### Texto:
#####

Esas pequeñas ¿o grandes cosas? que se esfumaron. ¡Cuánto cambia un “por ahora”!

De Venezuela va quedando apenas la pantomima sin pudor, el exceso de tejido adiposo, y una ordinaria y estranguladora lycra negra.


Susana Rafalli

Menos vocal. Sin este cuarto de siglo en Venezuela yo sería menos vocal. El hambre seguiría siendo un afán, pero no hubiese tenido que decirlo. La negación, el disimulo sobre el daño que nos han hecho, me puso en esta urgencia de decirlo. Frente a las emergencias humanitarias a las que yo he sido asignada, yo hubiese hecho igual, asistir, proteger, cobijar. Aquí no bastó con eso.

La pobreza del país duele siempre, pero ahora es una urgencia. La premura nos devora e igual sigue por inercia. Para tantos niños que pasaron con hambre por esta destrucción del país, el daño está hecho. Salvamos a tantos, pero no hemos podido detener que el daño siga. El país será pronto de ellos y no tendrán con qué abonarlo. Las posibilidades del país, en 20 años, serán del mismo tamaño de la primera niña desnutrida por la revolución bolivariana.

Este tiempo se cobró mi idealismo. Yo soy de la Teología de la Liberación. Transité hacia la adultez llorando a Romero, cantando a Silvio, leyendo a Trigo. En Venezuela, esa esencia la adulteraron. Se me desdibujó ese idealismo, tanto como el del humanitarismo de mi oficio. Quien me diría que la emergencia sería Venezuela, y que fuese aquí donde vería deslustrarse la disciplina humanitaria en la que me formé. La asistencia humanitaria en Venezuela se ha vuelto una industria en la que no sé seguir.

Pero nada duele más que la familia. Se nos han ido gran parte de mis sobrinos. Los he visto crecer por WhatsApp. Enterraron a su patria, a sus madres y a la mía, a distancia. Somos familias disgregadas de un país roto.

Ha sido un tiempo déspota, demoledor, corrompido, pero entre sus grietas nos seguimos encontrando con la memoria de lo que hemos sido como alimento para continuar.

#####

### Datos proporcionados:

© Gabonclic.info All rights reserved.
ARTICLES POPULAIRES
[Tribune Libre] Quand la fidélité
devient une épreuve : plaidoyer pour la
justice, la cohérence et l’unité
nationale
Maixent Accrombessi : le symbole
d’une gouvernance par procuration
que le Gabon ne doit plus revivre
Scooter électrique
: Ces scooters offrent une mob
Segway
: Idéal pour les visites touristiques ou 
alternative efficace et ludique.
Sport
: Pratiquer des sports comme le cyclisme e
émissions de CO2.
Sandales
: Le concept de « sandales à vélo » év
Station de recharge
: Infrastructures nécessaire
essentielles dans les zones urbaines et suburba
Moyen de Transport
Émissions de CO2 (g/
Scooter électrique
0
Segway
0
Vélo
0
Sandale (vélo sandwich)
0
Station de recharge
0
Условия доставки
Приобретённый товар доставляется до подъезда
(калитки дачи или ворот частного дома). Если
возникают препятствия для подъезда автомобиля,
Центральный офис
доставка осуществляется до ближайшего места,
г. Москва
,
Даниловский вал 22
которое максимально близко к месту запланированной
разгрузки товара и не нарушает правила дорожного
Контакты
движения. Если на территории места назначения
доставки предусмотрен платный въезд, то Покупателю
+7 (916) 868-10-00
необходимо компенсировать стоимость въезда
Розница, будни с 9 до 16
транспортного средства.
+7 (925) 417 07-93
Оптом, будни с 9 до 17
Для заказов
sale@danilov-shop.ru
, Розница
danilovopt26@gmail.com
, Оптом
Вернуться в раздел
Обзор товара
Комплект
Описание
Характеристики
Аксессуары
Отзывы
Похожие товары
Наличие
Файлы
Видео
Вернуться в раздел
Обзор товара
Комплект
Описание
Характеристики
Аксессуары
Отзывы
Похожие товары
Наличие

#####

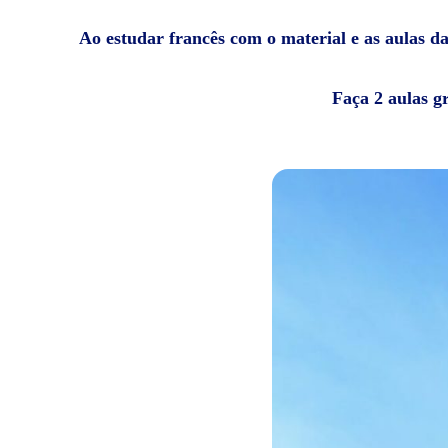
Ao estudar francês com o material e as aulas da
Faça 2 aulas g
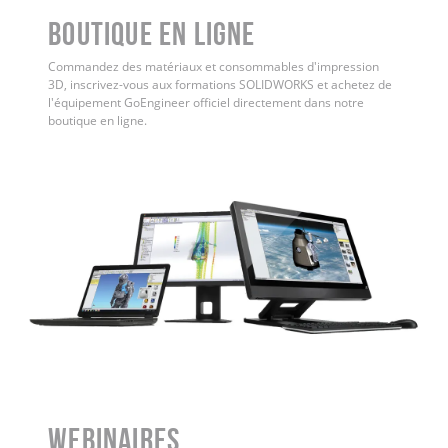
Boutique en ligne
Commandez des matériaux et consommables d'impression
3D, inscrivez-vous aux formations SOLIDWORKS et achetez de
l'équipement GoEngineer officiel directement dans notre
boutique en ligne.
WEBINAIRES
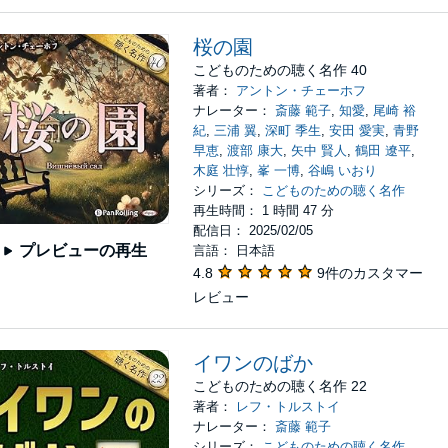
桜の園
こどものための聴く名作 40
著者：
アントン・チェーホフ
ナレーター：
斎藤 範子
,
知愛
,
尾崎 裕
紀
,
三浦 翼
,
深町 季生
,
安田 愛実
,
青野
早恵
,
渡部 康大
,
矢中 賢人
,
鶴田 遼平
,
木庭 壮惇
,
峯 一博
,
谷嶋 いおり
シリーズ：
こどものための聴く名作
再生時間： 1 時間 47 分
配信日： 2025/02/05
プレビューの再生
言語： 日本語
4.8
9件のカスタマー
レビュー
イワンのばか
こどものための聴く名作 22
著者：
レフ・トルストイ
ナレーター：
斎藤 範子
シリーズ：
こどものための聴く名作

#####

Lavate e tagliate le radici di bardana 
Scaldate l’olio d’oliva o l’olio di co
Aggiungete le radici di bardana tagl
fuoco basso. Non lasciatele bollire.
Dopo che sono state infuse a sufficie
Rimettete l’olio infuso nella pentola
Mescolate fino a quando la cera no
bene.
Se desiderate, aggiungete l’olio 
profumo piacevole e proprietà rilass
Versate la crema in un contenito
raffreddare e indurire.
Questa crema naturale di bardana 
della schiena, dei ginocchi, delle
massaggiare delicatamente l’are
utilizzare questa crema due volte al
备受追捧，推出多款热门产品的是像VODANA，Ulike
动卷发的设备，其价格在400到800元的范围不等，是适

#####

### Tu tarea:
Continúa el texto sobre lo que Venezuela ha perdido en este cuarto de siglo, a partir de su última oración.

### Resultado:
Thamara Jiménez

Ni de lejos

No bien ciertos hombres habían logrado reunir tantos esclavos como animales en manadas, estaban echadas las bases del estado y del uso y abuso de poder; y no puede caber duda alguna de que el deseo de tener al pueblo entero como esclavos o animales, en el gobernante se hace tanto más fuerte cuantas más gentes constituyen el pueblo.

Elías Canetti. Masa y poder

Flashbacks del siglo XX y mis días de liceo y universidad, cursados en instituciones públicas, van y vienen a mi mente generando un sinfín de preguntas. Los programas educativos del bachillerato y los profesores se inclinaban en la defensa del Sistema. Y al salir de clases el bombardeo de ideas venía de la izquierda: panfletos, canciones, reuniones, eventos, protestas, películas, líderes estudiantiles y voceros de partidos perseguidos… PCV, JRC, Liga Socialista, MIR… En la universidad cambiaba la modalidad: estructura académica y profesorado, por una lógica peculiar de ese tiempo, todos eran de izquierda. Allí la gente de derecha era lapidada por sus ideas. Y como en la comedia ¿Dónde está el piloto?, la confusión reinaba en una estructura educativa enigmática.

Era totalmente predecible que generaciones amamantadas con el sueño de la Revolución insistieran buscando los caminos para encontrarla. Y eso es lo que creyeron muchos haber logrado al cierre del siglo pasado. Me recuerdo a mis 12 años devorando manuales impresos en China, en perfecto español, vendidos a puyas en el Centro de Caracas. Por mis ojos desfilaron Marx, Engels, Lenin y Mao, en pulcras y modestas ediciones. En mi mente calenturienta, se avivaba una sed adolescente, anhelante de lograr profundos cambios sociales. Las ideas de igualdad y justicia brillaban lo bastante como para atraer a la mayor parte de mi generación.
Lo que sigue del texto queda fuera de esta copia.